David Cameron has admitted he did make money from a stake in his father’s offshore investment fund - which he sold just four months before he became Prime Minister.

It comes after the Panama Papers leak earlier this week, which saw 11million documents from secretive Panama law firm Mossack Fonseca unveiled how the rich and famous allegedly evade tax using offshore companies

In an interview with ITV News, Mr Cameron said: "We owned 5,000 units in Blairmore Investment Trust, which we sold in January 2010. That was worth something like £30,000.

"I paid income tax on the dividends. There was a profit on it but it was less than the capital gains tax allowance so I didn't pay capital gains tax. But it was subject to all the UK taxes in all the normal way.

"I want to be as clear as I can about the past, about the present, about the future, because frankly I don't have anything to hide."

The Conservative leader also said that he received a £300,000 inheritance from his father, Ian Cameron, when he died in 2010. 

"I obviously can't point to every source of every bit of the money and dad's not around for me to ask the questions now," Mr Cameron added.
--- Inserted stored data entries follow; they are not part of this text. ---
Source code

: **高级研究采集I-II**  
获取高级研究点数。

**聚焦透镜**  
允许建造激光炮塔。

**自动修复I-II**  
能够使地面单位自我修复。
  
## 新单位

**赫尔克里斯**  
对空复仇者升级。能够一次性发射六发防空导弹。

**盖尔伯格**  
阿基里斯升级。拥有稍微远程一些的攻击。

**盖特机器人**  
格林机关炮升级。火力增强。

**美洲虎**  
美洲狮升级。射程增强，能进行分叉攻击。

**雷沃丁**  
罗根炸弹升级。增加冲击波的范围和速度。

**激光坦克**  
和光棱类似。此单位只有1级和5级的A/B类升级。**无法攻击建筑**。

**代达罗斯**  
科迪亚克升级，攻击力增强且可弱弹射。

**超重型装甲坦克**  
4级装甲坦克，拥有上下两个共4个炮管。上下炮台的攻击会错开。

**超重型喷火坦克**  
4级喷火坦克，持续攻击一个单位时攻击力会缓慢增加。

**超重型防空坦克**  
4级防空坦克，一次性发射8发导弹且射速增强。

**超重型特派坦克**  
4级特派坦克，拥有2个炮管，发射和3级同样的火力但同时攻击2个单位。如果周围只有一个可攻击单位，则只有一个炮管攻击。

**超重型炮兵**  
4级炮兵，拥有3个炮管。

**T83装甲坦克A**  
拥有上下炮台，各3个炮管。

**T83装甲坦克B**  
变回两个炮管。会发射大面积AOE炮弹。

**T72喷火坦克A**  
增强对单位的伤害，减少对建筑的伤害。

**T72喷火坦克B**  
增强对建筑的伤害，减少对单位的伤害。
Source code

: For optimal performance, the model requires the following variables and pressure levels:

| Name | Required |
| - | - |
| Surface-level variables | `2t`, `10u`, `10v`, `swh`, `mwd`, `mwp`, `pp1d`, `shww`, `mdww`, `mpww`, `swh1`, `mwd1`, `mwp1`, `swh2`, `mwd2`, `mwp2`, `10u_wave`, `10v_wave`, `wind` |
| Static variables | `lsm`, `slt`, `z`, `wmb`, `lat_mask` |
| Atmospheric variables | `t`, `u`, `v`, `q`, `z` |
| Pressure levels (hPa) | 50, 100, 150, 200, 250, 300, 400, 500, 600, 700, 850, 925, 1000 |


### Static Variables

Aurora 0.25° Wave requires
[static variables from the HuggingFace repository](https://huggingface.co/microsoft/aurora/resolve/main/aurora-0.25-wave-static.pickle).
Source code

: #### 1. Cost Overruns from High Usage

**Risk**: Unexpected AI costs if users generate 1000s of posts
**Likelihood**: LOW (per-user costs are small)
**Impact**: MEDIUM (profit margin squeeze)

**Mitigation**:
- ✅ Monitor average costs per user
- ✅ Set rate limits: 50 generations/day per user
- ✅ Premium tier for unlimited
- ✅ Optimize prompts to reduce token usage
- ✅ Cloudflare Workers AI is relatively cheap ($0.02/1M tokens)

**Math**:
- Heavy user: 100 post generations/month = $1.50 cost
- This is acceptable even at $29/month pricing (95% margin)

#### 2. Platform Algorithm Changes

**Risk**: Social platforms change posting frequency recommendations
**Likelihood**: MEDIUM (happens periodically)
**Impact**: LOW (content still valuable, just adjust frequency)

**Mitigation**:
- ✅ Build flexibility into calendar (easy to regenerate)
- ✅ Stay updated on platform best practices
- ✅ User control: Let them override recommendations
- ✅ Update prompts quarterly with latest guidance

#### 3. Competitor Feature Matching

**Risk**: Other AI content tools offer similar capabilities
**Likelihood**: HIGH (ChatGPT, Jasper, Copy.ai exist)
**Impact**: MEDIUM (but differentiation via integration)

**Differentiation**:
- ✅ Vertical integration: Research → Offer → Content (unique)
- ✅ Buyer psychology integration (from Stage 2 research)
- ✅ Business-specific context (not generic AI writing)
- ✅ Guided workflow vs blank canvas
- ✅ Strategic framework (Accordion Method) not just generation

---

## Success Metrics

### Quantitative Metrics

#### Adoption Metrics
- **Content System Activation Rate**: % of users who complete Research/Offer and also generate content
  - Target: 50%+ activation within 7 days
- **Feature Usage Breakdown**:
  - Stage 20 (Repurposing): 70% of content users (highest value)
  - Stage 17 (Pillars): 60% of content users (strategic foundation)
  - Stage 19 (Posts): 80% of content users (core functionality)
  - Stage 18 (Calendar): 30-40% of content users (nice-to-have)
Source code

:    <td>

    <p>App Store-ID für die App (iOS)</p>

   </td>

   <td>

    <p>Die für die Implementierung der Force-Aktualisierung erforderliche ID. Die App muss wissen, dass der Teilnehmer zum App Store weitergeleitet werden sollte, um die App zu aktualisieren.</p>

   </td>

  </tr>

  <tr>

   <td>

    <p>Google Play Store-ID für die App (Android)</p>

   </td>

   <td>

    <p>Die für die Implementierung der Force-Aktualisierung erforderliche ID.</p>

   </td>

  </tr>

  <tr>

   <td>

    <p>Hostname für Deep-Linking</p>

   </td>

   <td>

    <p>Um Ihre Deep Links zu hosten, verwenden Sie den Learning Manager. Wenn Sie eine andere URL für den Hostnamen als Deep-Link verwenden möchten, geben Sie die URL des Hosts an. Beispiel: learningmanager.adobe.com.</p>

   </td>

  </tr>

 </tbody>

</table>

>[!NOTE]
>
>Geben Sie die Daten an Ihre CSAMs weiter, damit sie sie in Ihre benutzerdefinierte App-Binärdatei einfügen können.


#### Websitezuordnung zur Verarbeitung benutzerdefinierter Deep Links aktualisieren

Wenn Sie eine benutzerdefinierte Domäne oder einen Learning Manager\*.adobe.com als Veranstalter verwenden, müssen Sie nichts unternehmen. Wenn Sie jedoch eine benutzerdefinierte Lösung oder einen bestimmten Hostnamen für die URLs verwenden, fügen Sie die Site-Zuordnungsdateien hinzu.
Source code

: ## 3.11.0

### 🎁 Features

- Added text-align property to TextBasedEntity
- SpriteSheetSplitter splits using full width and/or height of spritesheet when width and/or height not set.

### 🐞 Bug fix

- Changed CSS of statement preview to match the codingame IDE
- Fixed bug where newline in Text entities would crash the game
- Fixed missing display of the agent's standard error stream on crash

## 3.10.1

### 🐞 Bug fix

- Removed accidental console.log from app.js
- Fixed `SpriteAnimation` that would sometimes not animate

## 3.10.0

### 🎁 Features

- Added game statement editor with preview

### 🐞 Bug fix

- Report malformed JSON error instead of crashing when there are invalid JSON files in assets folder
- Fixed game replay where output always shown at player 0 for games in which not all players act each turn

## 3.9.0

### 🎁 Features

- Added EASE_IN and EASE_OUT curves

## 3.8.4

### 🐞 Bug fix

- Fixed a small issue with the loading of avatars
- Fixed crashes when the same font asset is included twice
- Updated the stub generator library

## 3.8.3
“I am proud of my dad and what he did, the business he established and all the rest of it. I can't bear to see his name being dragged through the mud. For my own, I chose to take a different path from my father, grandfather and great grandfather, who were all stockbrokers, and I have nothing to hide in my arrangements. "

The statement is Mr Cameron’s fifth on his financial affairs in four days and will do little to quell questions about his own tax affairs.